The steel teeth on mining excavation equipment like
rope shovels and front end loaders are wear items that must be replaced as part
of regular maintenance. During normal operation, the connection that affixes a
tooth to the shovel or loader bucket occasionally fails, causing tooth
detachment. A detached tooth presents a serious hazard if it enters the haulage
cycle and makes its way into a crushing unit, where it may become stuck and
require the dangerous task of manual removal. Furthermore, wayward teeth cause
substantial lost time and production due to jammed crushers and damage to
downstream processing equipment. Therefore, it is critical to detect when a
shovel tooth goes missing as soon as possible so that preventative action may
be taken.
The
Problem:
There are several
challenges associated with the real-time detection of broken shovel teeth. For
example, the quality of captured images is compromised by a variety of factors.

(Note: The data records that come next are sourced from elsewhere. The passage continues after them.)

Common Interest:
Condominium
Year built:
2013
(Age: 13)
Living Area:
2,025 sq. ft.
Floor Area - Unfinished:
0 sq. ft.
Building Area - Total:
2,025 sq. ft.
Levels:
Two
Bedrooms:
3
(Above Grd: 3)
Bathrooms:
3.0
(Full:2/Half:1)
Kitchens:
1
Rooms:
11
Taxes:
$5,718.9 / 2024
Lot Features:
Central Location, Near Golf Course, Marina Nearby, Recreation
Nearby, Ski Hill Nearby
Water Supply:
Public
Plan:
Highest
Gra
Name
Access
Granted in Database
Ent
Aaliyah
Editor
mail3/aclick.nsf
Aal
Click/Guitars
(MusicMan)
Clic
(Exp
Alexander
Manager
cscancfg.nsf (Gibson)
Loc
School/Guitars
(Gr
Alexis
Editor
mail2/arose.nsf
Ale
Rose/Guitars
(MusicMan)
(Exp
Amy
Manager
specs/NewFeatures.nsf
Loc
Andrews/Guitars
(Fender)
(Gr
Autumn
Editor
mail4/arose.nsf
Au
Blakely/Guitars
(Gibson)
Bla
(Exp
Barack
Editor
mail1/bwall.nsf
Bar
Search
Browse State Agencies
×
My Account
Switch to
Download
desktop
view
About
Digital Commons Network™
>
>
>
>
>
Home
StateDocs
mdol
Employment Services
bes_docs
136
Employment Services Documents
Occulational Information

Dusty operating conditions and variations in lighting, location, and orientation
of the shovel bucket, and background composition can make the shovel teeth
difficult to distinguish from the material behind it. Furthermore, the biting
edge of the shovel bucket is often partially or completely obscured by mined
material during operation, which can cause a failure detection algorithm to
produce undesirable results. In addition to image quality challenges, the
problem itself does not fall neatly into the paradigm of traditional object
detection because the target object is an anomalous nuance of the image subject.
The Solution:
A 2-stage approach was selected to address these
challenges: 1) row-of-teeth detection and 2) equipment status classification. The
location and orientation of the shovel teeth within the images captured by
shovel-mounted cameras are highly variable. The purpose of stage 1 in the
approach is to isolate relevant information from the image and disregard the
rest. This step both normalizes and reduces the size of the images for
downstream processing. This
technique has been used extensively in real-time facial detection. Stage 2 of
the approach performs a binary classification on the detected region from a stage
1. An optimization procedure was applied that aligns
sequences by warping them in temporal space such that the distance between
signals is minimized. This alignment enables matching of time series based on
underlying patterns, irrespective of non-linear temporal variations.
The
Result:
This methodology could be used to improve current
industry methods, which produce false alarms for 25% of image captures. There
are, however, some important points of consideration in the direction of
developing a robust, deployable implementation of this methodology.
Net;
Net:
New combinations of machine learning methods, even
borrowed from different domains, can be leveraged for impressive results. This
is not likely without cross-pollination of data science techniques that are likely
to come from outside your organization.